Marcus Myers
Depression Story
When I began
to sing, I sang to newts
& moccasins down
by the stream
that hollowed
a womb for the death
of green time from limestone.
I came to know this dynamic
as sublime, the word
a five-dollar bill
I stole from the purse
of my mother’s
pretty pink mouth
and folded into memory.
The days have run through
the sinkhole behind
the thread of light
like loose rock,
like refrigerator
& car doors, trash
made beautiful
when illustrated
in the karst schematic
I’d internalized
from the water-
damaged K
Britannica volume
I’d retrieved
from the long flush
of books
on the lowest shelf
in Motorcycle Man’s
trailer, where kids dropped
in for free smokes
& expired
fruit pies.
As rainwater vanished
into the failing stream
where it entered
beneath the junkyard,
I sang in the vapors,
to the scales
& fur
& feathers
of storied beasts who’d heard
plenty a sad song leaned against
nothingness.

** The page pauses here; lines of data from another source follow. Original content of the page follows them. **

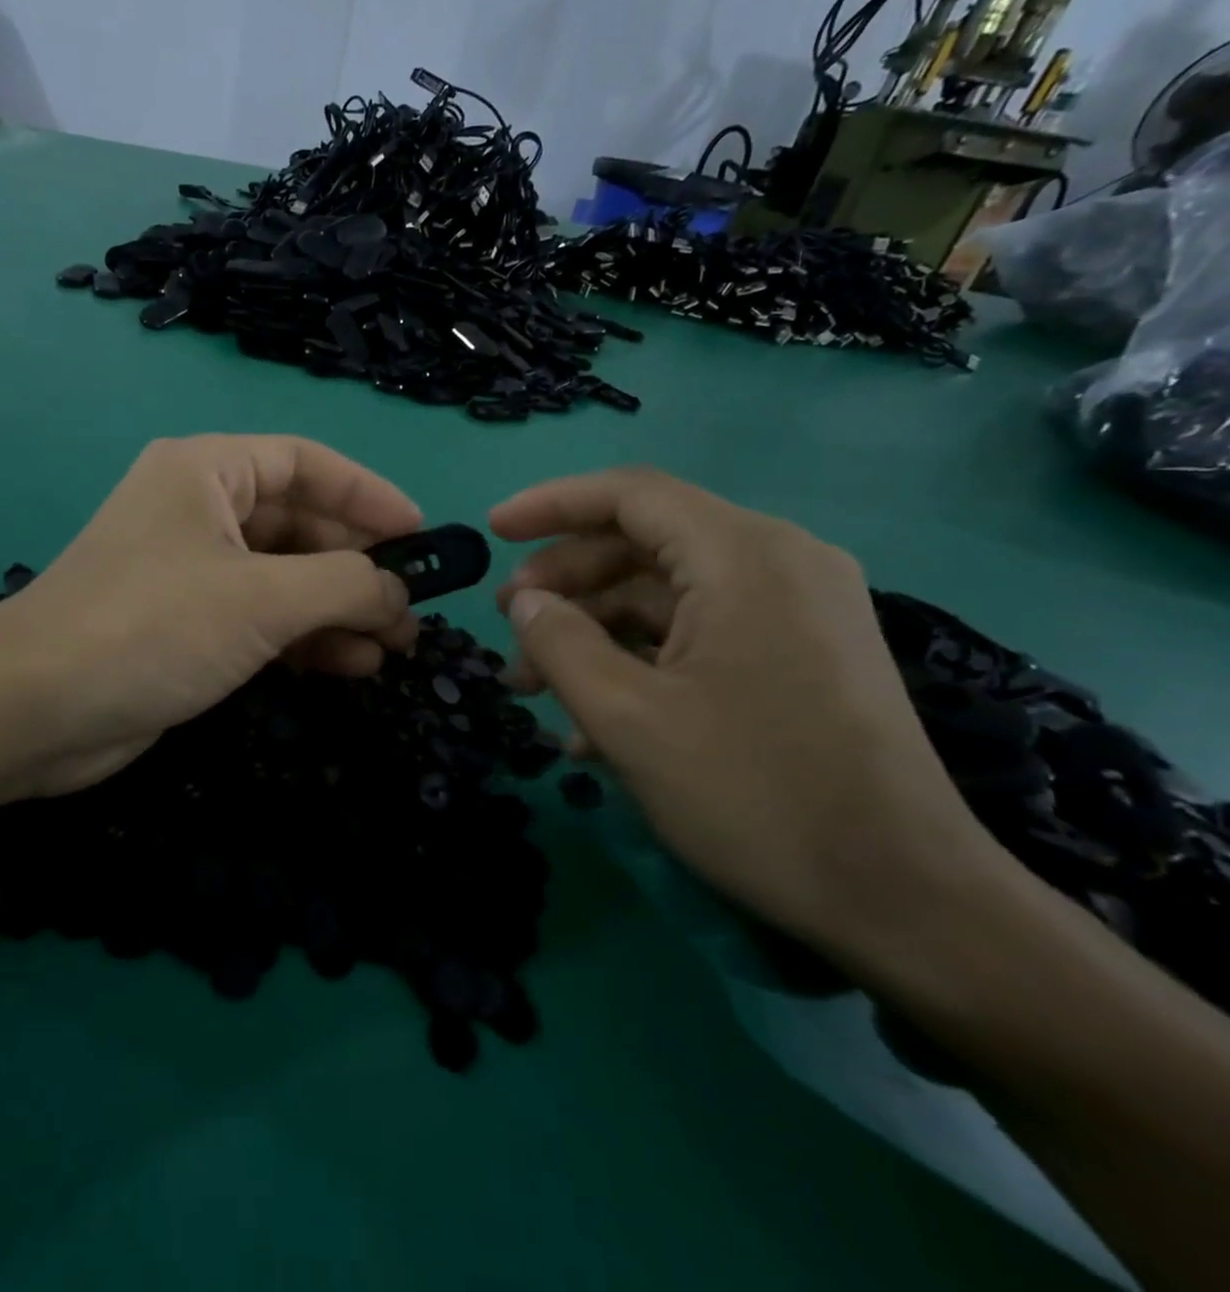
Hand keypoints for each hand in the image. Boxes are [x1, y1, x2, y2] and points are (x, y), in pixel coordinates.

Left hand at [0, 435, 420, 797]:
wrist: (35, 710)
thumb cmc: (153, 627)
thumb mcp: (263, 599)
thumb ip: (346, 585)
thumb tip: (399, 593)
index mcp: (207, 472)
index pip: (307, 464)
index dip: (369, 495)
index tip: (421, 534)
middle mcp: (197, 510)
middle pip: (300, 524)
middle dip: (359, 567)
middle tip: (412, 610)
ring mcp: (190, 570)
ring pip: (284, 578)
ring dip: (338, 610)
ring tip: (392, 648)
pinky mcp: (184, 624)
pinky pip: (260, 618)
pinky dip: (304, 639)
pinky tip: (348, 666)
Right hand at [489, 466, 999, 952]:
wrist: (907, 902)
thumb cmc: (756, 796)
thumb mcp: (628, 719)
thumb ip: (559, 644)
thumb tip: (525, 603)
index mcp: (745, 557)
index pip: (630, 494)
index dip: (551, 504)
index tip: (491, 530)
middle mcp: (779, 564)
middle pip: (644, 543)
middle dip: (566, 581)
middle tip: (509, 625)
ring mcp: (795, 611)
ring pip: (666, 594)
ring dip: (594, 631)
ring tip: (535, 686)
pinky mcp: (799, 655)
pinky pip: (699, 634)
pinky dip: (638, 660)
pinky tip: (592, 722)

I sang of us
teens as wanting,
blemished, upright figures
of the hydraulic
cycle, whose diurnal
escape from parents
and their hyper-sensitivities
to success & failure
became a hypo mode
of survival,
& yet
I did not, like the cottonmouths,
believe I owned
the flow or drip
of the porous
water-clock.
Yet I made a cave’s mouth
a home there, a space known
to the airborne BMXers
as a sweet fort,
& when they winged in
from berm & ramp
mud-knobbed & mullet-sweaty
for inspection, I clenched
my teeth at first
& did not say
a single word,
much less sing
about the packrat’s midden
of smokes & mags
& prophylactics
they gathered there. A dude
with tobacco mouth
& wet-cinder eyes
checked the sun
against his hand & hills,
said I had best leave
their shit be
or they would cram
my scrawny-ass self
even deeper
into the throat
of this god-
forsaken holler.

Marcus Myers lives in Kansas City, Missouri, where he teaches and serves as the founding and managing editor of Bear Review. Author of the chapbook Cloud Sanctum (2022), his poems have appeared in The Common, The Florida Review, The Los Angeles Review, Mid-American Review, Pleiades, RHINO, Southeast Review, and other such journals.